Makan malam sudah selesai. Aku membantu Bibi Dami mencuci piring didapur. Sementara Taehyung sudah naik ke kamarnya untuk mengerjakan tugas.
"Kabar papamu bagaimana?"
"Baik bibi,papa juga sedang perjalanan bisnis ke luar negeri."
"Dia--masih sering memukulimu?" Aku membeku.
"Bibi,mangkuknya ditaruh dimana?"
Bibi Dami meletakkan dua tangannya dipundakku,"Jujurlah Jennie,Kim Hae In masih menyakitimu kan? Katakan pada bibi,apa benar?"
Aku menggulir netraku kearah lain,menatap mata bibi Dami membuatku kehilangan daya. Apalagi wanita berkepala empat itu seorang psikiater yang pandai membaca gerak tubuh. Aku menghela,kemudian mengangguk lemah.
"Papa--selalu bilang kalau kalian itu penjilat. A-aku selalu menentangnya,makanya papa memukuliku. I-itu bukan tanpa sebab kok,bi."
Aku tidak tahu apa ini hanya perasaanku atau bukan,tapi aku bisa melihat perubahan kecil dari raut bibi Dami. Tapi berubah teduh setelah sepersekian detik.
Kurasakan tangan bibi Dami mendarat dipuncak kepalaku. Mengelus suraiku dengan begitu lembut,perlakuan bibi Dami mengingatkanku pada mama. Apa benar mama sudah melupakanku? Sebegitu mudahnya?
"Dia tipe orang yang tempramental Jennie. Tapi kau anaknya,bibi masih tidak mengira bahwa dia bertindak sejauh itu,tapi apapun yang terjadi rumah ini selalu terbuka untukmu." Seulas senyum dari wajah cantik ibu Taehyung membuat perasaanku hangat. Ini bukan sekali dua kali bibi Dami memperlakukanku seolah anaknya. Aku--merasa bersyukur bisa mengenalnya. Sosok hangat yang begitu menyayangi anak dan suaminya dengan tulus. Tanpa jeda.
"Uh,temui Taehyung,dia pasti sudah menunggumu sejak tadi. Bibi akan membereskan sisanya"
"Tapi bi--"
"Sudah sana,ini kan hampir selesai."
Aku mengangguk. Meninggalkan persegi dapur untuk menuju kamar Taehyung dilantai atas. Namun langkahku terhenti,presensi Taehyung disisi meja makan membuatku terkejut. Dan apa arti sorot matanya yang tampak sendu. Kenapa ekspresi Taehyung aneh.

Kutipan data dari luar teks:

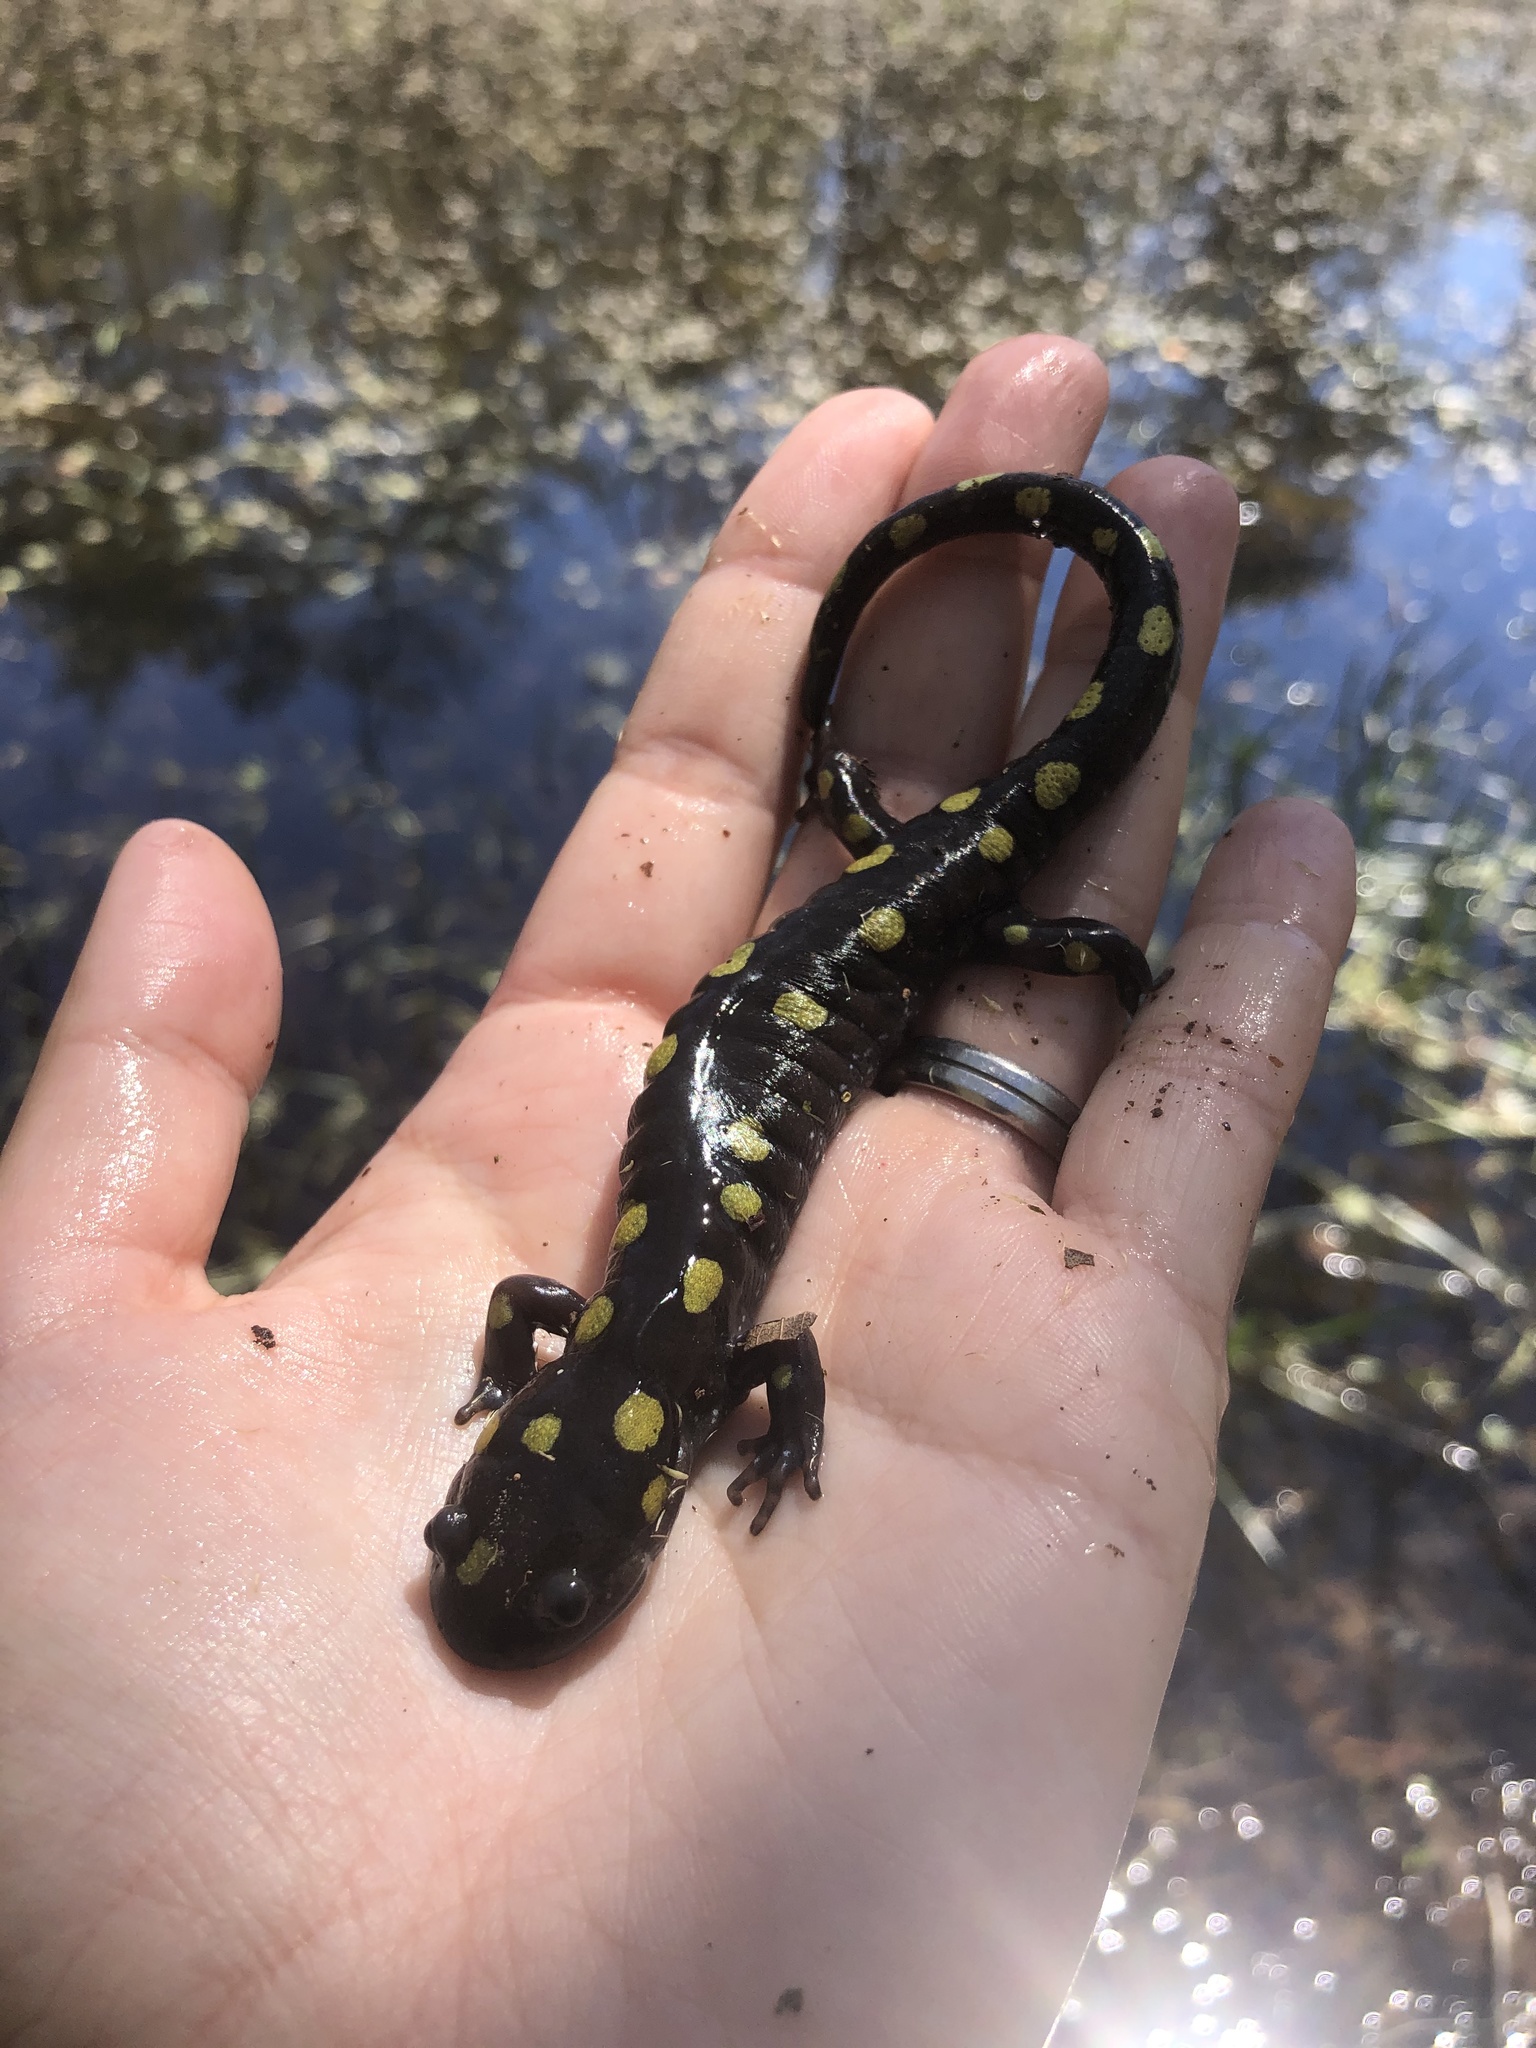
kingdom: Animalia
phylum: Chordata
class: Amphibia
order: Caudata
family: Ambystomatidae
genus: Ambystoma
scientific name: Ambystoma maculatum
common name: Spotted salamander
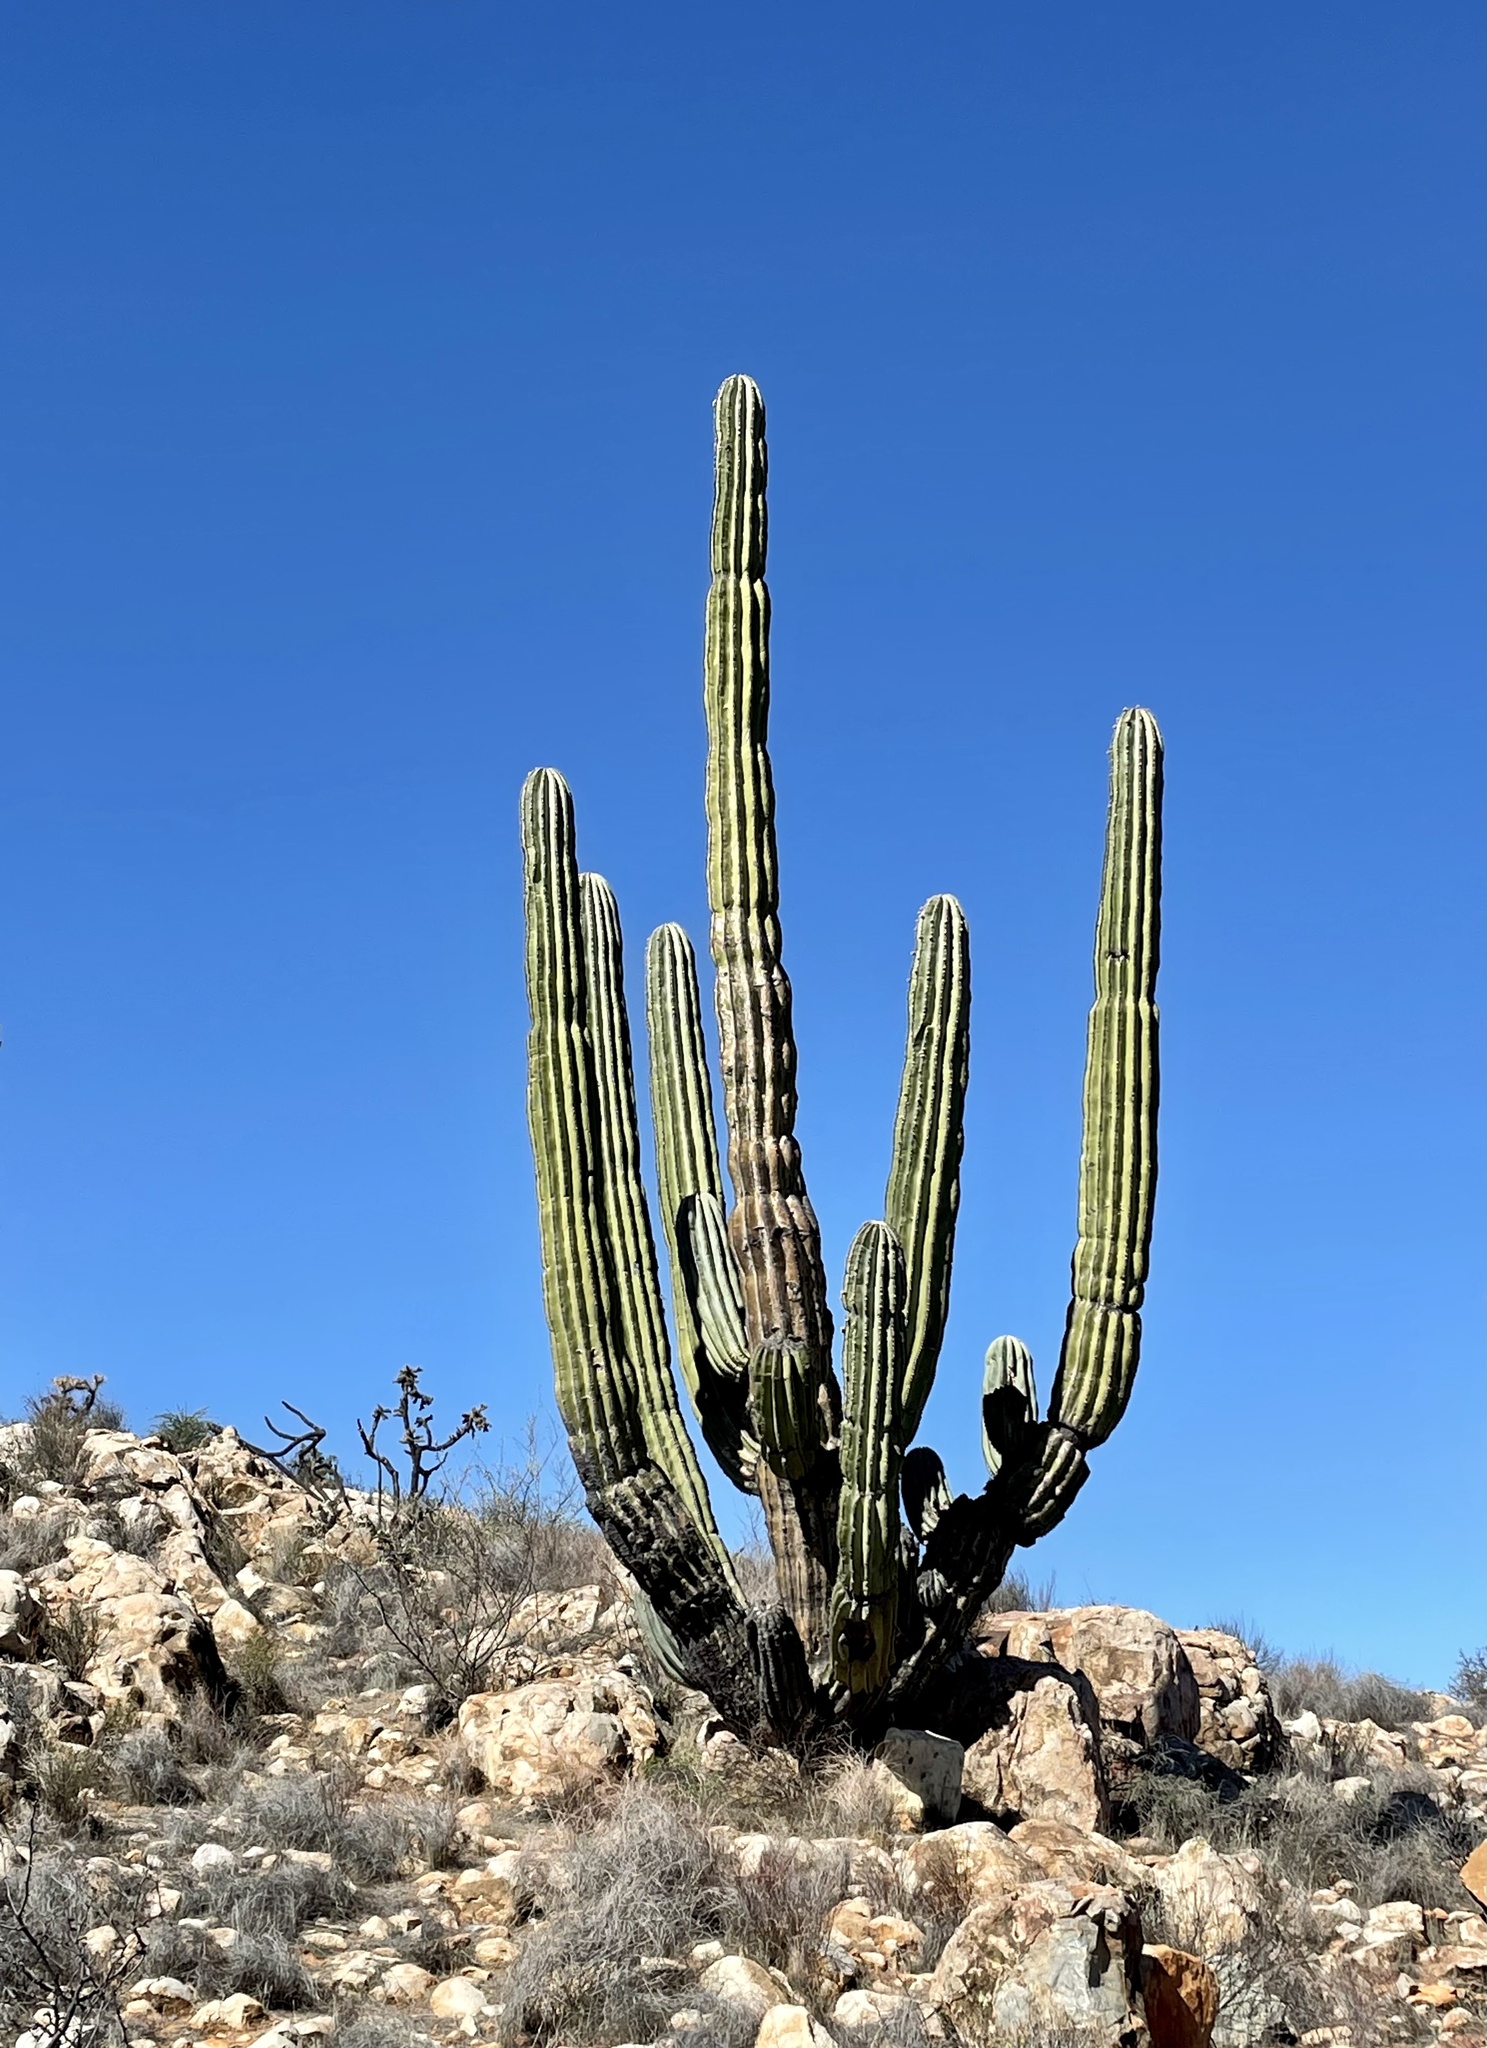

Pria itu--tengah berdiri dengan tangan terkepal. Garis wajahnya benar benar tegas,menandakan bahwa laki laki ini sudah beranjak dewasa. Dia bukan lagi putra Kim Sejeong yang cengeng dan menangis hanya karena mainannya hilang. Tapi laki laki didepanku ini,terlihat begitu kuyu dengan raut lelahnya yang membuat hatiku tersentil nyeri. Ada apa dengannya?
"Tae.."
"Ayo ke kamarku." Dia pergi lebih dulu. Meninggalkanku dengan segudang tanya yang membludak tanpa jeda. Aku hanya tidak mengerti arti tatapannya. Kenapa dia terlihat begitu lemah sekarang. Kemana jiwa Taehyung yang acuh. Apakah dia memang benar Taehyungku? Oh sadarlah Jennie,sejak kapan Taehyung itu milikmu?
Aku memasuki kamar yang sebagaian besar berwarna hitam. Kamarnya sangat rapi,berbeda dengan kamar milik Jungkook yang tidak tertata. Tidak ada pakaian yang berserakan diatas ranjang,malah ranjangnya sangat rapi seperti tidak pernah ditempati. Dan ya,dugaanku benar. Taehyung memang tidak tidur diranjang. Dia malah memilih tidur di window seat.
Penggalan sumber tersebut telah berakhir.